Usually, iterating through the data would of course solve this (if it were a .txt or .csv file) rather than loading it in all in at once, but I don't see how I can do this when using .sav files, considering the only method I know of to import it is using readsav.

Any ideas how I can avoid this memory error?

Solution

You expressed interest in iterating over a .sav file. One (not too onerous) way to do this would be to write a lightweight wrapper class or function to use instead of SciPy's readsav(), using the slightly lower-level functions in the scipy.io.idl module, such as _read_record().

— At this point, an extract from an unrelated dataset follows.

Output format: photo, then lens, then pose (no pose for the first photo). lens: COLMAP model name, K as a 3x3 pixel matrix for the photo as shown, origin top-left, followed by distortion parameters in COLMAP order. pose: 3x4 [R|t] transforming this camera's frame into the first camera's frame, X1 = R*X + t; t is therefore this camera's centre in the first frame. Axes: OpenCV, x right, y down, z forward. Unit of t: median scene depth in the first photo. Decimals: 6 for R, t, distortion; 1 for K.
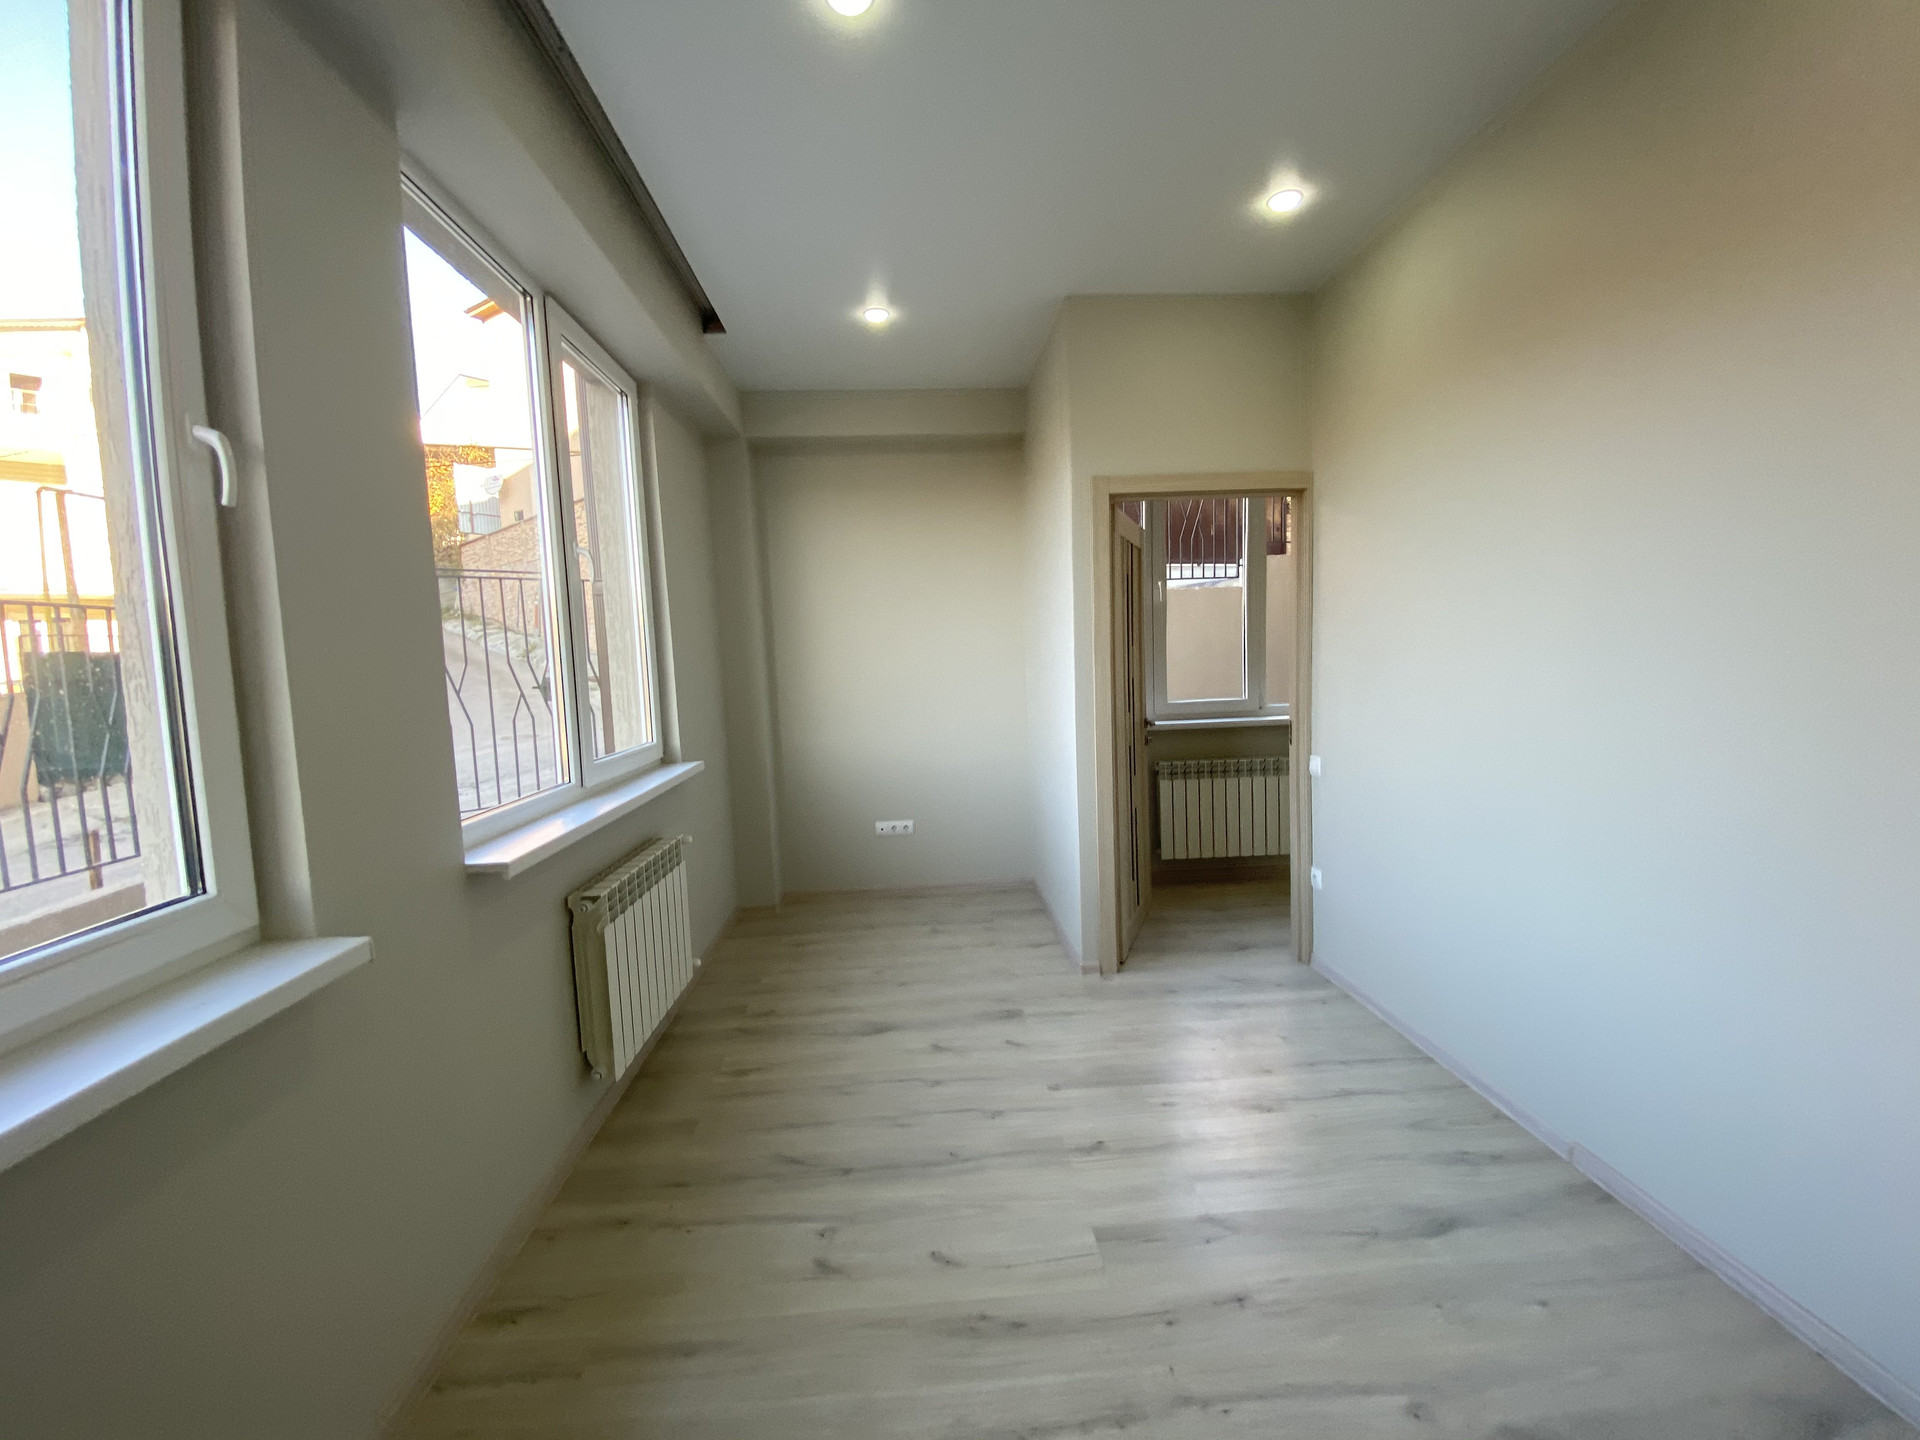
lens RADIAL K [[777.6, 0, 960.0], [0, 777.6, 720.0], [0, 0, 1]] dist [-0.000281, -0.013232]
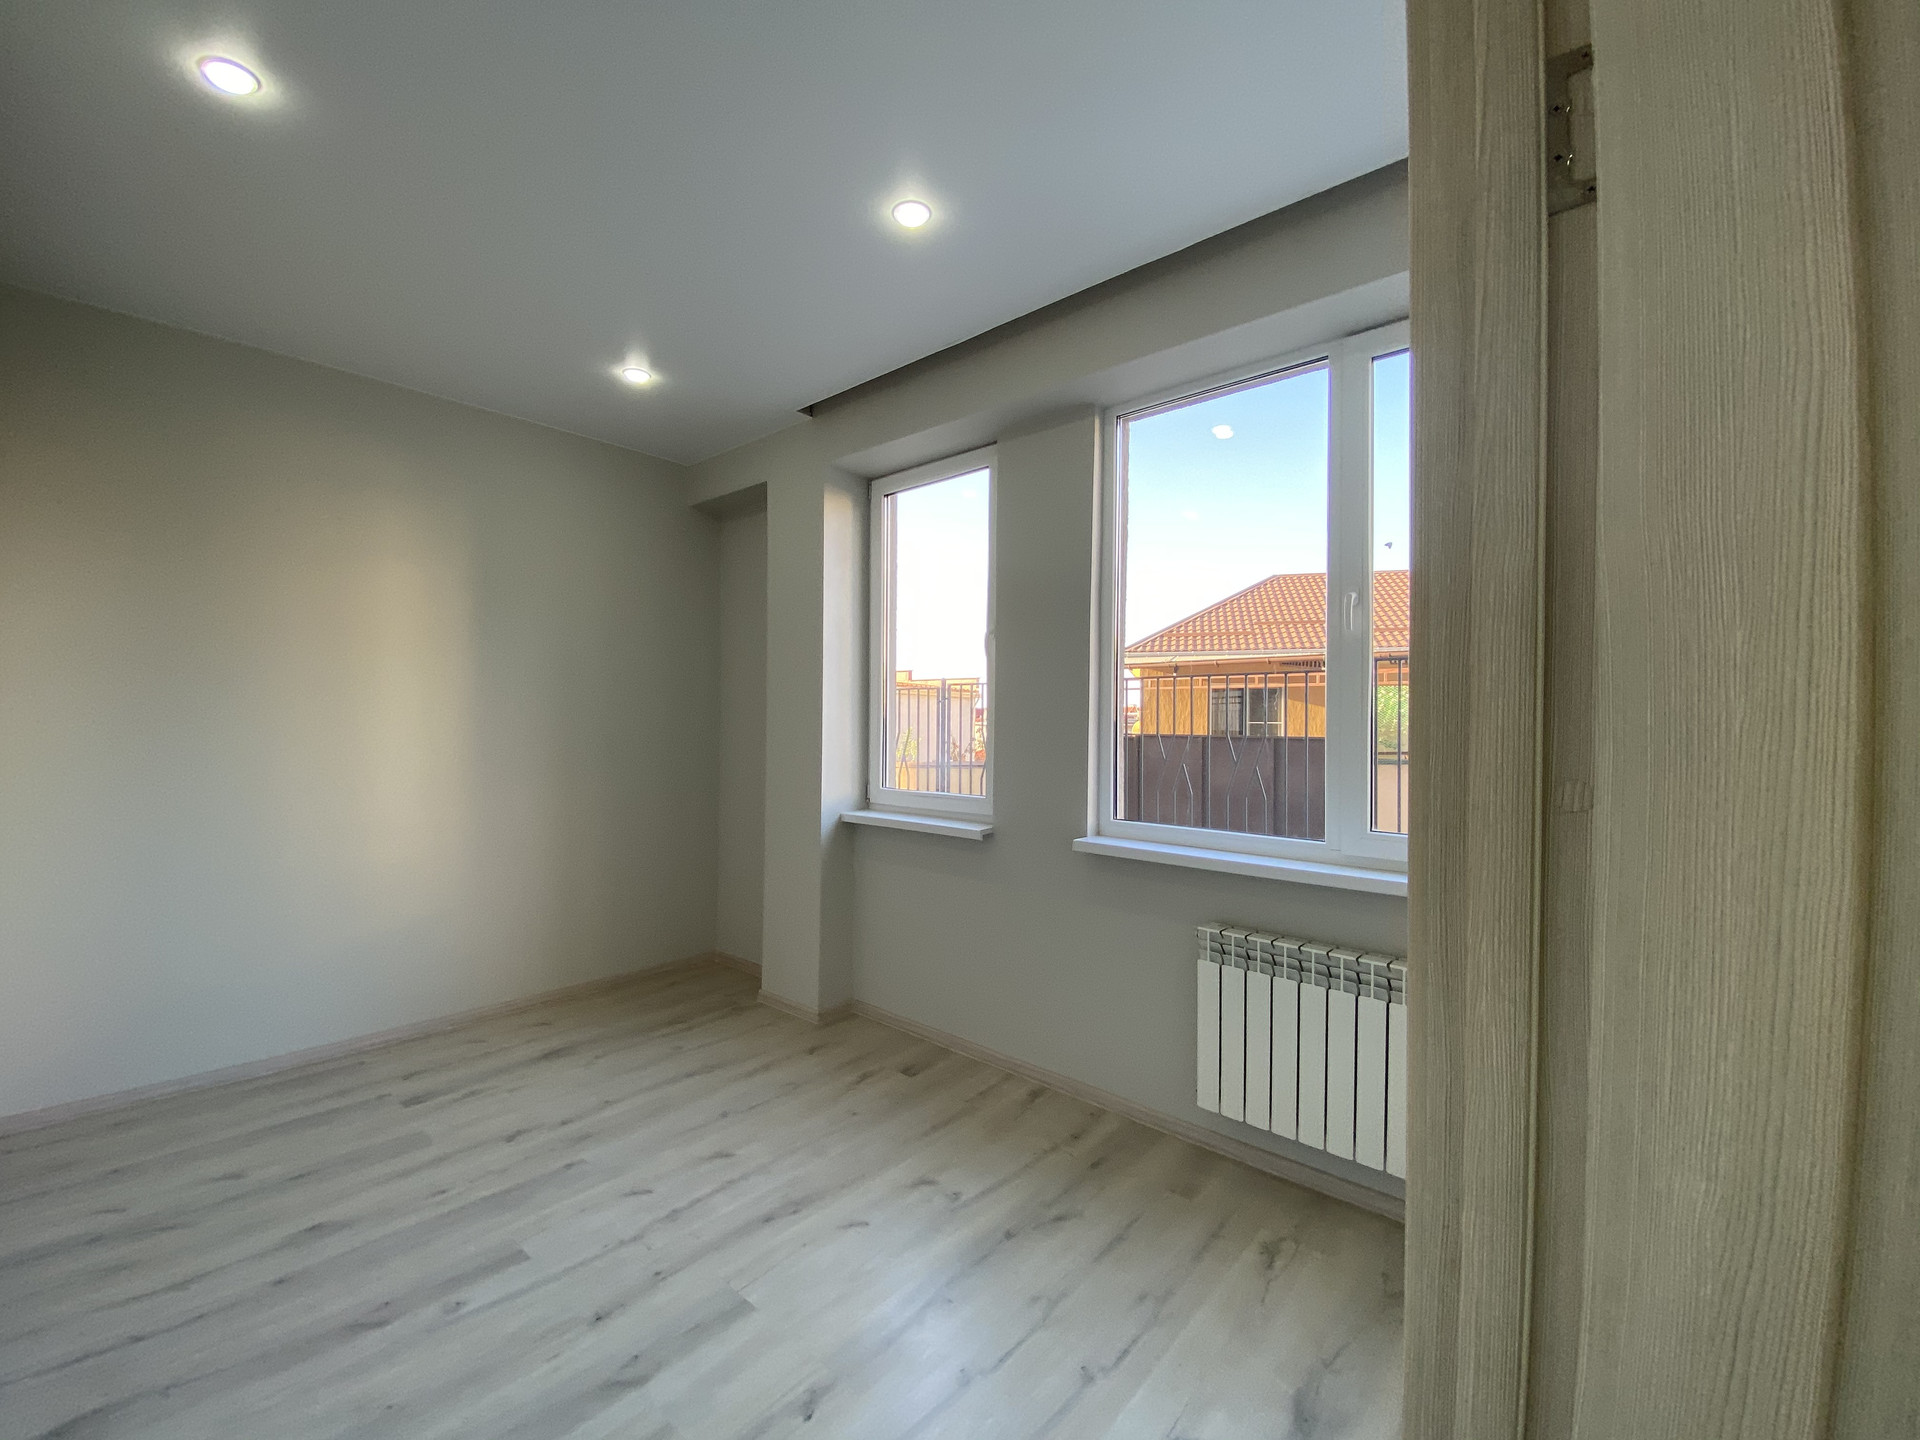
lens RADIAL K [[777.6, 0, 960.0], [0, 777.6, 720.0], [0, 0, 1]] dist [-0.000281, -0.013232]
pose [[-0.701583, 0.034224, -0.711766, 0.666670], [-0.037726, 0.995661, 0.085060, -0.181476], [0.711589, 0.086529, -0.697248, 1.818051]]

Using that function, one could do something like the following:

from scipy.io import idl

def sav_iterator(file_path):
    with open(file_path, "rb") as fp: # open file for reading in binary mode
        signature = fp.read(2) # should be b'SR'
        recfmt = fp.read(2) # should be b'\x00\x04' for uncompressed
        while True:
            record_dict = idl._read_record(fp) # parses dict and advances file pointer accordingly
            yield record_dict
            if record_dict["rectype"] == "END_MARKER":
                break # stop iteration

for record in sav_iterator("my_data.sav"):
    do_something_with(record) # placeholder

With this method, only one record's worth of data ever needs to be held in memory at a time.